§ Excerpted records
———

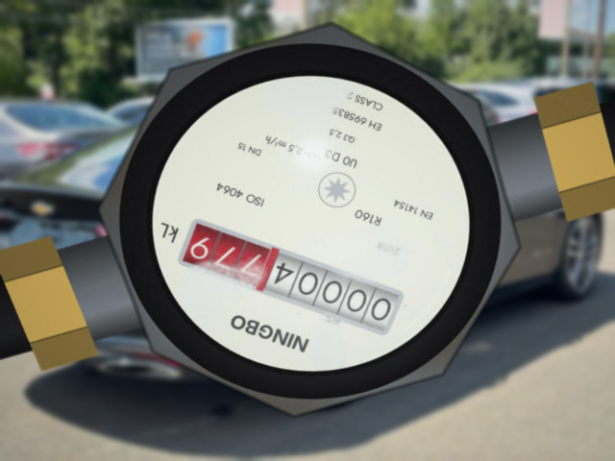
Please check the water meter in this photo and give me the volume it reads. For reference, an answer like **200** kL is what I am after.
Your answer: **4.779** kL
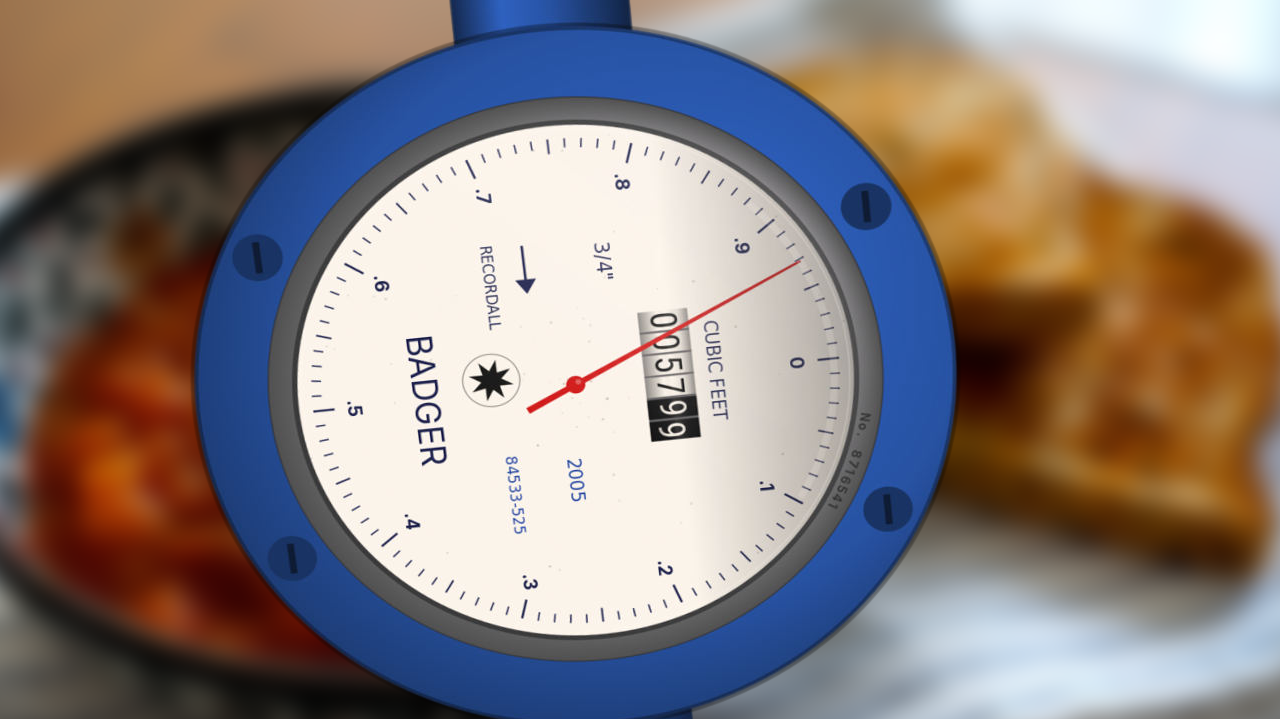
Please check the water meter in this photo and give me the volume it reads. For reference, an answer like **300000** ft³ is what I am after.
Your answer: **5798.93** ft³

———

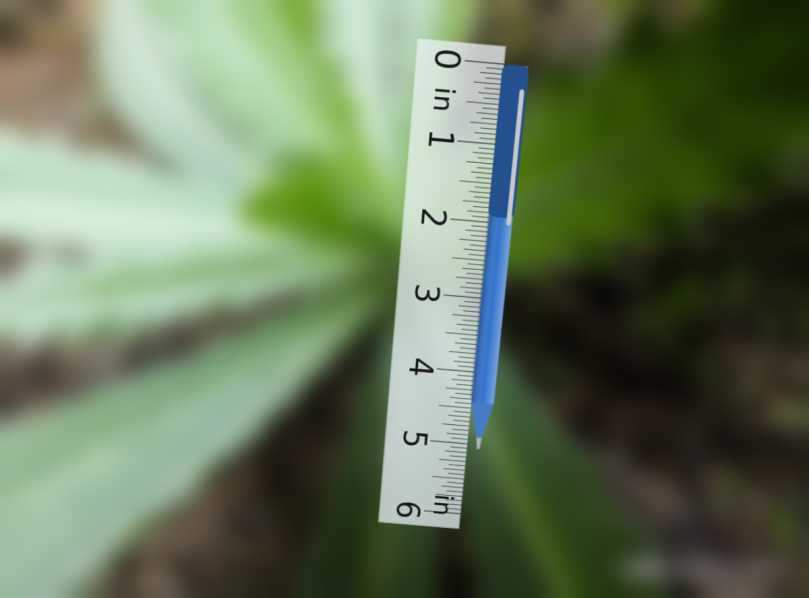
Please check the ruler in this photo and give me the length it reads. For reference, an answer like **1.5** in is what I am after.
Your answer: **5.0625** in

———

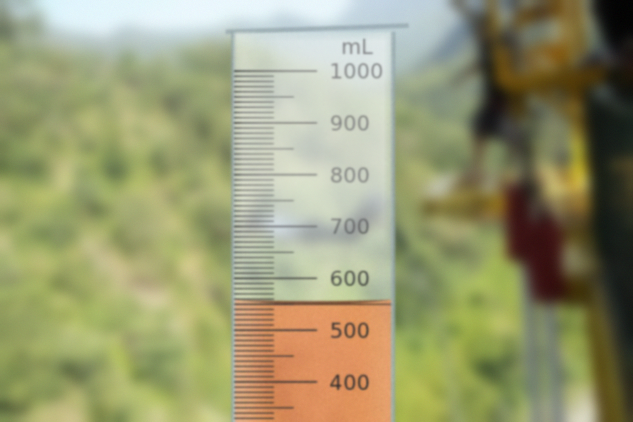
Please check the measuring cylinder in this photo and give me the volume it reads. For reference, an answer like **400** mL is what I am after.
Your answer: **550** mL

———

§ Requirement
Copy out the lines word for word, starting with the one containing "Please check the measuring" and ending after the one containing "Your answer: **550** mL".

§ Written reply
Please check the measuring cylinder in this photo and give me the volume it reads. For reference, an answer like **400** mL is what I am after.
Your answer: **550** mL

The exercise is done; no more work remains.